NEW YORK – As President Donald Trump visits the U.S.-Mexico border in Texas to promote his proposed wall, wildlife conservationists are sounding the alarm.

Paul Sanchez-Navarro, senior Texas representative of the conservation group Defenders of Wildlife, says millions of dollars invested in protecting critical habitat along the border are at risk if the project goes forward.

Navarro notes that a wall would cut off migration corridors for more than 1,500 wildlife species that don't recognize political borders.

"We have a lot of plants and animals depending on that area to go back and forth, and they're going to be affected by that,” he states. “And all the money we've spent to protect some really key areas is just going to be thrown down the tubes."

Navarro says two conservation hotspots in Texas – Big Bend and the Lower Rio Grande Valley on the Gulf Coast – would be seriously compromised by a physical barrier.

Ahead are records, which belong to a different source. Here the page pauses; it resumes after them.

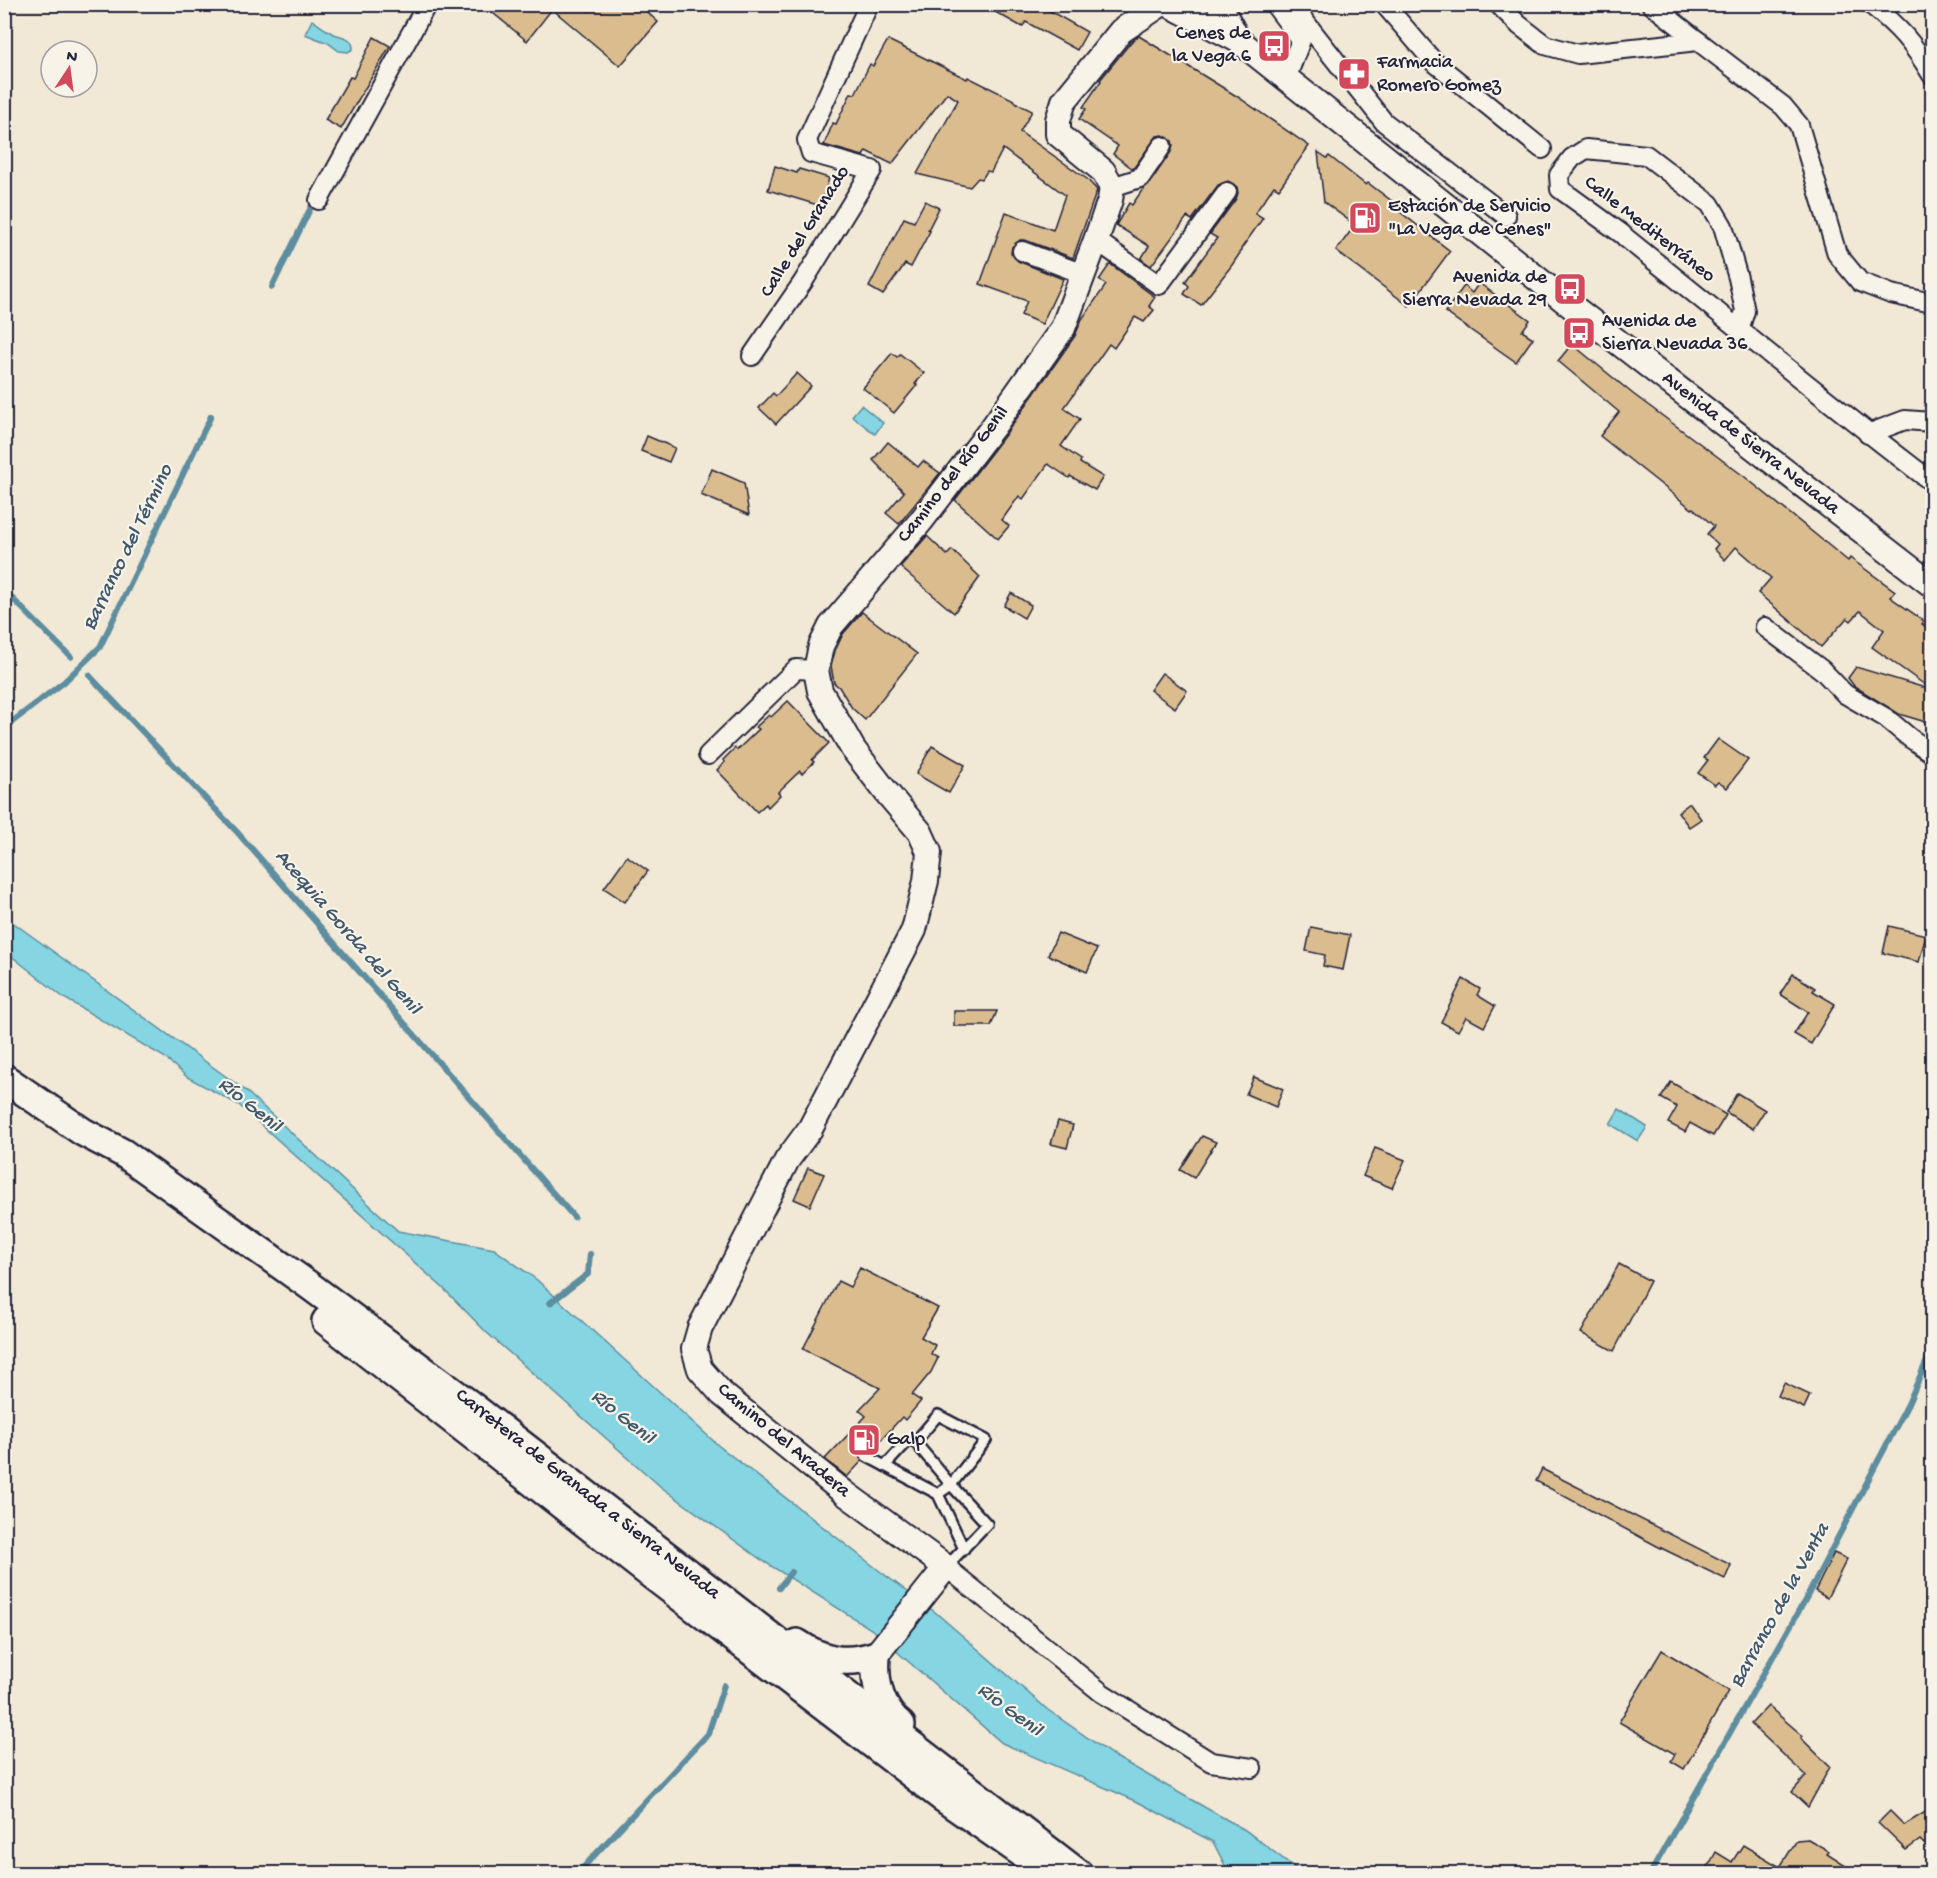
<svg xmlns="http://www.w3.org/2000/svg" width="1937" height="1878" font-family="'Gochi Hand',sans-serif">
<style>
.water{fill:#85d5e2;stroke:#5d8d9f;stroke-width:1.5}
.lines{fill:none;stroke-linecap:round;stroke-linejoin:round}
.stream{stroke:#5d8d9f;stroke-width:6}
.building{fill:#dabc8e;stroke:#22223b;stroke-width:1.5}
.service-casing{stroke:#22223b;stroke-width:14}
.minor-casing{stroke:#22223b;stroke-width:22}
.tertiary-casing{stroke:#22223b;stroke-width:28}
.secondary-casing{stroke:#22223b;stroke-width:32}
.service{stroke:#f7f3e8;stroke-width:9}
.minor{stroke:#f7f3e8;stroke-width:18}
.tertiary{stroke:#f7f3e8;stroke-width:24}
.secondary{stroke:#f7f3e8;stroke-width:27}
.labels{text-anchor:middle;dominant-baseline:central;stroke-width:4.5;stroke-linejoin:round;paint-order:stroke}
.poi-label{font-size:20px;fill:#22223b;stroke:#f7f3e8;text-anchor:start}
.street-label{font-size:20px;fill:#22223b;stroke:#f7f3e8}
.water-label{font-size:21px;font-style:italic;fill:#40586d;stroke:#f7f3e8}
</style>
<rect width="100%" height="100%" fill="#f1e8d6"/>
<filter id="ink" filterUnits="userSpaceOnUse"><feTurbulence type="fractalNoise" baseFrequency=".0167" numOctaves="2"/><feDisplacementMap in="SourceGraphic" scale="12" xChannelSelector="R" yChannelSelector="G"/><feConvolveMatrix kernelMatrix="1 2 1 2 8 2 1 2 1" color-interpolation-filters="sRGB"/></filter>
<g filter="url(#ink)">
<g class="water">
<path d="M312,20c6,4 13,10 20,13 10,5 21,3 21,16l-5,3 -9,-1 -11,-8 -23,-9z"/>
<path d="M861,405l22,18 -8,11 -23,-18z"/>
<path d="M4,916l242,175 152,140 96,18 43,31 182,166 162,126 54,40 113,98 66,46 131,74 57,43h-73l-16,-31 -77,-41 -134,-58 -131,-114 -111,-70 -99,-72 -175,-155 -43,-44 -204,-183 -52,-28 -23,-20 -100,-59 -59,-47z"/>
<path d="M1619,1109l28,18 -9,14 -28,-17z"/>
</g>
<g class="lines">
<g class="stream">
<path d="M272,287l43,-88"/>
<path d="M4,590l67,67"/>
<path d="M89,675l148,157 337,385"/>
<path d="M4,728l60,-46 36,-35 111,-231"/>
<path d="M550,1303l38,-29 2,-20"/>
<path d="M779,1588l12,-16"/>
<path d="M577,1874l131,-140 16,-49"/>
<path d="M1650,1874l154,-272 104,-198 24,-55"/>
</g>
</g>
<g class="building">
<path d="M482,4h99l8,7 5,-7h44l20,18 -38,44 -68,-57 -25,32z"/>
<path d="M981,4h57l49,28 -10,18 -51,-28 -4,5z"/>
<path d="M1139,36l99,61 71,49 -30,43 -5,-3 -19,27 8,5 -22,31 1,1 -10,15 -31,40 -17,-11 5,-8 -4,-4 32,-44 -7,-4 26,-35 2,-6 -1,-6 -9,-6 -10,4 -26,35 -5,-3 -36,49 -10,-7 8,-13 -33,-21 13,-22 3,2 11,-16 6,-5 22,-32 2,-6 -1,-5 -9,-6 -6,1 -24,33 -20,-15 5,-8 -39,-27 7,-10 -3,-2 18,-26 -1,-1 31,-38z"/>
<path d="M374,37l16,9 -49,83 -16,-9 25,-43 3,1z"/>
<path d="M888,40l79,39 1,-2 46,23 4,4 14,7 -12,21 67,47 10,11 -24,68 -48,-18h-5l-8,7 -1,6 7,8 45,18 -21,45 -21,-9 6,-14 -47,-17 26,-72 47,18 12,-35 -62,-46 -12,23 -4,-1 -5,8 -4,-1 -8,9 -53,-13 41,-74 -11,-7 -55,71 -26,-13 -3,5 -39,-11 9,-22 3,1 15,-31 4,1 15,-30 3,2z"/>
<path d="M1318,152l9,6 2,-2 37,29 2,-2 33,25 -2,3 51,40 -41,55 -73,-55 19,-26 -31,-23z"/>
<path d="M775,166l22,7 2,-4 30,9 -8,28 -53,-16z"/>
<path d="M925,201l14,7 -11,22 2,1 -19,36 -6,-3 -22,31 -14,-8 35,-69 10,4z"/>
<path d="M1110,264l45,33 -6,9 5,4 -10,12 -9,-5 -21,31 -5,-4 -45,64 16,11 -19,27 20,14 -1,3 23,14 -8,13 -25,-14 -1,2 -21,-14 -25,35 -4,-3 -17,24 7,6 -11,13 -43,-39 50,-65 70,-99 7,-17 24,-34 -7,-5z"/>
<path d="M1479,283l51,37 -8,11 11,7 -17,24 -71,-50 19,-26 8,7z"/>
<path d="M1572,344l61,50 112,83 103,84 2,-3 45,33 -5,6 34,24 -2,3 10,7v80l-3,12 -30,-9 -45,-28 -6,-8 8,-11 76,23 -60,-43 12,-17 -24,-19 -9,10 -4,-3 -26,29 -63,-54 13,-15 -35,-31 -11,13 -11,-11 4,-5 -11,-10 7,-8 -21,-18 -1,1 -92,-73 19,-24 -61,-51z"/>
<path d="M892,353l5,4 3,-3 24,19 -9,11 2,1 -23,28 -31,-25z"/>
<path d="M797,373l14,13 -35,38 -17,-16 14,-15 3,3z"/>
<path d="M647,436l28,12 -6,14 -28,-11z"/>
<path d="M888,442l30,25 5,-6 17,12 -41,51 -13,-11 18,-21 -31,-32z"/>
<path d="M712,469l32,14 5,32 -48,-20z"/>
<path d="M927,536l20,19 5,-5 28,27 -26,36 -54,-46z"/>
<path d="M1011,593l20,12 -7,13 -20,-12z"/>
<path d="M862,612l55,42 -52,66 -13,-12 -13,-21 -5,-4 -3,-17 4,-15 8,-17z"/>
<path d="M1162,673l25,18 -12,17 -25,-18z"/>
<path d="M788,701l41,42 -17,17 2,2 -12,12 -2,-3 -22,21 2,3 -12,12 -2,-3 -9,8 -40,-42 8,-8 -2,-2 12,-12 2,2 22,-21 -3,-2 13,-12 2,2z"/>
<path d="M1718,739l30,21 -21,28 -9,-6 -3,3 -17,-12 10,-13 -4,-2z"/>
<path d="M932,746l33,19 -16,28 -33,-19z"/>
<path d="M1690,803l11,16 -12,8 -11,-15z"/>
<path d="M627,856l21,15 -23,31 -21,-14z"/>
<path d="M1889,926l37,9 -7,27 -36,-9z"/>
<path d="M1311,927l39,8 -7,35 -20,-4 2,-11 -19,-4z"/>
<path d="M1058,933l39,16 -10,23 -39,-17z"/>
<path d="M1793,974l22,14 -2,3 22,13 -24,40 -17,-10 14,-22 -28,-18z"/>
<path d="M1463,979l17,10 -3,6 18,11 -11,21 -18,-10 -8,14 -17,-9z"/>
<path d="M954,1011h43l-6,15h-37z"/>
<path d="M1254,1077l29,12 -7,18 -30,-13z"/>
<path d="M1671,1082l55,33 -13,21 -23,-13 -5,9 -17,-9 9,-16 -16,-9z"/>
<path d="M1737,1093l28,17 -12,19 -27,-17z"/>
<path d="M1058,1121l15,4 -6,23 -16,-4z"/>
<path d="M1202,1136l14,6 -22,36 -14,-8z"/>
<path d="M1375,1148l30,12 -13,28 -29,-12z"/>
<path d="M808,1168l16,6 -14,32 -16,-7z"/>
<path d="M1619,1264l31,17 -36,70 -33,-18z"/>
<path d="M860,1268l78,40 -17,29 14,8 -4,9 7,4 -7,14 -19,23 9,6 -16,19 -3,-3 -31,34h-9l-3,5 3,5 -15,16 -22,-18 41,-43 -7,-6 21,-22 -77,-39 35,-68 12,6z"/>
<path d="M1784,1383l26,12 -6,13 -26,-12z"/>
<path d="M1542,1469l189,96 -6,14 -68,-33 -121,-65z"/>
<path d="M1834,1553l13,6 -20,39 -12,-7z"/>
<path d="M1662,1650l67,41 -45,78 -13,-8 4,-7 -56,-32z"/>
<path d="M1768,1706l35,30 -2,2 29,29 -22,40 -16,-15 14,-16 -55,-52z"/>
<path d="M1932,1808v30l-8,6 -4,-4 -14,10 -28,-27 12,-12 14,14z"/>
<path d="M1808,1839l21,12 -2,3 31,20h-154l12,-22 16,10 11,-17 37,22 17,-27z"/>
</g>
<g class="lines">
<g class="service-casing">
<g id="service">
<path d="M938,1415l48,25 -35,45 -36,-43z"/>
<path d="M866,1456l72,38"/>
<path d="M885,1466l23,-25 7,1"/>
<path d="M946,1567l41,-43 -36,-39 -13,9 26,55"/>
</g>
</g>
<g class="minor-casing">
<g id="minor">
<path d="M1274,4l27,36 -15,39"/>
<path d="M1291,4l93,118 122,94"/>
<path d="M1384,4l50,58 108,87"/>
<path d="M1498,4l21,21 26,20 33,9 120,-13 85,65 16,19 38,129 23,28 31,12 41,9"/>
<path d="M1651,4l47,37"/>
<path d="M1870,4c30,24 43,39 62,71"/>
<path d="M1112,187l28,-9 22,-32"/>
<path d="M319,200l108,-196"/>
<path d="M1096,240l63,45 68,-93"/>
<path d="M1022,251l61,23"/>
<path d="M1739,330l6,-19 -7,-33 -15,-52 -13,-22 -64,-49 -60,-6 -14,9 -13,17 1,14 62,45 4,4c102,82 202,165 306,244"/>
<path d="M752,356l51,-74 69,-112 -61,-17 -4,-13 62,-136"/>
<path d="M1868,434l37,-14 27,2"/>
<path d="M1765,627l57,43 23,24 41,24 24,20 22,15"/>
<path d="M708,755l88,-86 20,1"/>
<path d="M946,1567l156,126 109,69 41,6"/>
</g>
</g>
<g class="tertiary-casing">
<g id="tertiary">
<path d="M1219,4l19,36"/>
<path d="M1170,5l68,35 336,268 358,277"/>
<path d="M876,1655l70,-88 -100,-73 -124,-100 -22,-25 -6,-20 6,-21 87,-168 23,-31 104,-199 12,-49 3,-29 -9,-20 -33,-39 -34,-44 -33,-58 -4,-21 5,-24 10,-20 90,-105 72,-94 70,-99 33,-88 14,-40 2,-13 -9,-16 -45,-37v-14l6,-19 57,-70 37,-25"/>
</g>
</g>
<g class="secondary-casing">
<g id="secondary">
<path d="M4,1078l79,54 40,21 187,133 158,117 611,471"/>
<path d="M326,1321l323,252 294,225 106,74"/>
<path d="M797,1643c26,18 50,22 79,12 -2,27 3,53 25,70"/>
</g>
</g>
<use href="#service" class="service"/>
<use href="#minor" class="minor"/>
<use href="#tertiary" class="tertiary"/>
<use href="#secondary" class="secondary"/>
</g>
</g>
<defs>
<g id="bus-square" transform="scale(1.725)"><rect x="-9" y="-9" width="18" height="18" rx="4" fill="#d1495b" stroke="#f7f3e8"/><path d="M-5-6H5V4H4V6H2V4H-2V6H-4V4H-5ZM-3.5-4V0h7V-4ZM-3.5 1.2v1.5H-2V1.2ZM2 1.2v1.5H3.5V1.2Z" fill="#fff"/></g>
<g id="pharmacy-square" transform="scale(1.725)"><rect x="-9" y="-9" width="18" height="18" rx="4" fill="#d1495b" stroke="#f7f3e8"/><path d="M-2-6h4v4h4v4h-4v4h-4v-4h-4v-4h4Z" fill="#fff"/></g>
<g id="fuel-square" transform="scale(1.725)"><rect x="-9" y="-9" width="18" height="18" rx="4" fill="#d1495b" stroke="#f7f3e8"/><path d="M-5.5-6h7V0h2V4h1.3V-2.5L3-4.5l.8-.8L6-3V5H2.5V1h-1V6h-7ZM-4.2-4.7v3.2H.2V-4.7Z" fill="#fff"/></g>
</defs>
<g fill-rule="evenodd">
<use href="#bus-square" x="1274" y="46"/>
<use href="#pharmacy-square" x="1354" y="74"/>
<use href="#fuel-square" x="1365" y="218"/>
<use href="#bus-square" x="1570" y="289"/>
<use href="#bus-square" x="1579" y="333"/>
<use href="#fuel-square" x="864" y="1440"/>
</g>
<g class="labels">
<g class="poi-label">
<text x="1251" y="34" text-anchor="end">Cenes de<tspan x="1251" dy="23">la Vega 6</tspan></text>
<text x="1377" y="63">Farmacia<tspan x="1377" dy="23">Romero Gomez</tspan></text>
<text x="1388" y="207">Estación de Servicio<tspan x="1388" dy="23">"La Vega de Cenes"</tspan></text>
<text x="1547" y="278" text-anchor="end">Avenida de<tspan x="1547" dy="23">Sierra Nevada 29</tspan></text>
<text x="1602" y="322">Avenida de<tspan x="1602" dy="23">Sierra Nevada 36</tspan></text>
<text x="887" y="1440">Galp</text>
</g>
<g class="street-label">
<text transform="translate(1649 230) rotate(38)">Calle Mediterráneo</text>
<text transform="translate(806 232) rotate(-58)">Calle del Granado</text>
<text transform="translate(1750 444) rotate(38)">Avenida de Sierra Nevada</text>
<text transform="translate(954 475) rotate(-52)">Camino del Río Genil</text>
<text transform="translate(783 1441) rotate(40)">Camino del Aradera</text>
<text transform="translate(587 1495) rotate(38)">Carretera de Granada a Sierra Nevada</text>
</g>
<g class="water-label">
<text transform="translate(129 548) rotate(-64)">Barranco del Término</text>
<text transform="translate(347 933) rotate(49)">Acequia Gorda del Genil</text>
<text transform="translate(249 1106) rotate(39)">Río Genil</text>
<text transform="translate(622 1418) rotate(39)">Río Genil</text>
<text transform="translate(1781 1606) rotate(-61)">Barranco de la Venta</text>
<text transform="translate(1009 1711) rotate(37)">Río Genil</text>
</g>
</g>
<rect width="1937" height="1878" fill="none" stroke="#f7f3e8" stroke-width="24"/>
<rect x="12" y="12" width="1913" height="1854" fill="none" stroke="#22223b" stroke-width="2" filter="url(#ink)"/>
<g transform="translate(69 69) rotate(13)"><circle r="28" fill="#f7f3e8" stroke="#a29fa3" stroke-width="1.5"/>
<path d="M0-4.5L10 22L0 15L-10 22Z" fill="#d1495b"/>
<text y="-9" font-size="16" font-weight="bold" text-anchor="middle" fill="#22223b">N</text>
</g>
</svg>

Trump maintains that a wall is necessary for border security, but Navarro agrees with many experts who say a better way to stop human trafficking and drugs from entering the U.S. is to beef up security at legal ports of entry.

The Trump administration also has allowed the Department of Homeland Security to sidestep bedrock environmental protection laws for wall construction already under way.

Navarro says the project should not go forward without a thorough environmental impact analysis, public input and the ability to resort to legal action to protect endangered wildlife.

"All the environmental laws are being waived in order to build this wall,” he points out. “By law, normally for this kind of structure to go into place, you would have to really research and check out what the implications would be, and we're not doing that."

Earlier this year, more than 2,500 scientists from around the world published findings in the journal BioScience warning, by consensus, that a border wall would result in a rampant ecological disaster for North America's biodiversity.